Grand Sport and CERV II
The Grand Sport and Cerv II were conceptualized in the early 1960s and came to life with Zora's design and direction. The Grand Sport Corvette was created to compete with the Shelby Cobra, but due to the racing ban, production was stopped at only 5 cars. Still, those cars were sold and raced by private owners.
CERV II was designed as part of a separate line of racing Corvettes, with the intention of competing with Ford's GT40. Zora developed CERV II with the technologies he thought were necessary for a good racecar, including four wheel drive and a monocoque chassis.
Corvette's First Chief
Zora was named Chief Engineer of Corvette in 1968. Before this time, Corvette had never had its own Chief Engineer. He was now responsible for the design and development of Corvette's body and chassis and began looking at the future of the Corvette. Together with Bill Mitchell, he developed the Astro II, a possible mid-engine design for America's Sports Car.
The XP-882, Two-Rotor Corvette and 4-Rotor Corvette were all further designs intended to test the waters of a mid-engine Corvette. The 4-Rotor Corvette was powered by two Wankel engines, which proved to be cost-prohibitive. In 1976, the 4-Rotor Corvette received a transverse-mounted V8 and a new name - the AeroVette. It appeared at several auto shows, giving enthusiasts the idea that perhaps a mid-engine Corvette was on the horizon.
In 1975, after 22 years with Chevrolet, Zora retired from General Motors. His passion continued well into retirement, as he and Elfi could be found at various car shows promoting the Corvette. In 1992, he attended a celebration at the Bowling Green Assembly Plant to commemorate the production of the 1 millionth Corvette. Two years later, he served as the guest of honor alongside Larry Shinoda at the first annual Corvette Funfest at Mid America Motorworks in Effingham, Ill.
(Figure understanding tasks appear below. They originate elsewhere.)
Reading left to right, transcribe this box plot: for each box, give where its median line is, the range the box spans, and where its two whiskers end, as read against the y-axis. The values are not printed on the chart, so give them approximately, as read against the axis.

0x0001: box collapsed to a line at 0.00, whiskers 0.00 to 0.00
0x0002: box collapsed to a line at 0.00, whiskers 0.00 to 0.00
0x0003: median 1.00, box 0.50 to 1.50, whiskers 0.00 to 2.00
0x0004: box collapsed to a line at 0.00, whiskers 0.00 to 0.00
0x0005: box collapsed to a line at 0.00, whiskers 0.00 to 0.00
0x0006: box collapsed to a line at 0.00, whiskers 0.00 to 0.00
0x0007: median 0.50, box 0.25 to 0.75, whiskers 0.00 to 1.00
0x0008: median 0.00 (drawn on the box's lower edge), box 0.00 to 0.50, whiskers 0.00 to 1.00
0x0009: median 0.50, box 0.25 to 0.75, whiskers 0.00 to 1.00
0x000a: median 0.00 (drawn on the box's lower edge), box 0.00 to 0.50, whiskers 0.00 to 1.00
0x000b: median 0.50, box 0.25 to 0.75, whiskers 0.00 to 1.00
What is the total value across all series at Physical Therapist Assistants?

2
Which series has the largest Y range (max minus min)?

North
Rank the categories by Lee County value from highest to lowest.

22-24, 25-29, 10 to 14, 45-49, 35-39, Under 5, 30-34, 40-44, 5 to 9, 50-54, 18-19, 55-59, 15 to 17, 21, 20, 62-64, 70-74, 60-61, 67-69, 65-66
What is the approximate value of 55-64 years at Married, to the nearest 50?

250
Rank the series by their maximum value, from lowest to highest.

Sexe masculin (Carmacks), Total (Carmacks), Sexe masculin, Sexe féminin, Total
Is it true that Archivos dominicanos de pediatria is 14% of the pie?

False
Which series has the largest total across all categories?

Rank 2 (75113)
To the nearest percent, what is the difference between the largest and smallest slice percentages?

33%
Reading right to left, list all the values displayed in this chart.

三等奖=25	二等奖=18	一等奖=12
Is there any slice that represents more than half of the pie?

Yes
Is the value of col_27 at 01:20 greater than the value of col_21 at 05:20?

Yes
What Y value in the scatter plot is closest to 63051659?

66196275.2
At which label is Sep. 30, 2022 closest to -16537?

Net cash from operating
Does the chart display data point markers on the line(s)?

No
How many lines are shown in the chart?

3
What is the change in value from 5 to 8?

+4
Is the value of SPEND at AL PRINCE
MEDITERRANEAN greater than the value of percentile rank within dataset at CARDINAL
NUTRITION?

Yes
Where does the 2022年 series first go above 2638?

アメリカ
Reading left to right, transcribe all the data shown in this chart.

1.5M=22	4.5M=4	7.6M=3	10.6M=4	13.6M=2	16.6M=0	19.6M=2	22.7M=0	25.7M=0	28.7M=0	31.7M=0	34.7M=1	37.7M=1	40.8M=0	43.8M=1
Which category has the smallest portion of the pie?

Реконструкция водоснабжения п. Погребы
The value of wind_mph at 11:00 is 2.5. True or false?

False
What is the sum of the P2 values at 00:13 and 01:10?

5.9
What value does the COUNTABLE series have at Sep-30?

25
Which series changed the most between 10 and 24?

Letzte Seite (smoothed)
Zora Arkus-Duntov was a member of the Drag Racing Hall of Fame, the Chevrolet Legends of Performance and the Automotive Hall of Fame. Those who had the privilege to know him always smile when talking about his ability to do things his way with seemingly little repercussions. While he passed away in 1996, his mark on the Corvette – and on the automotive industry – lives on.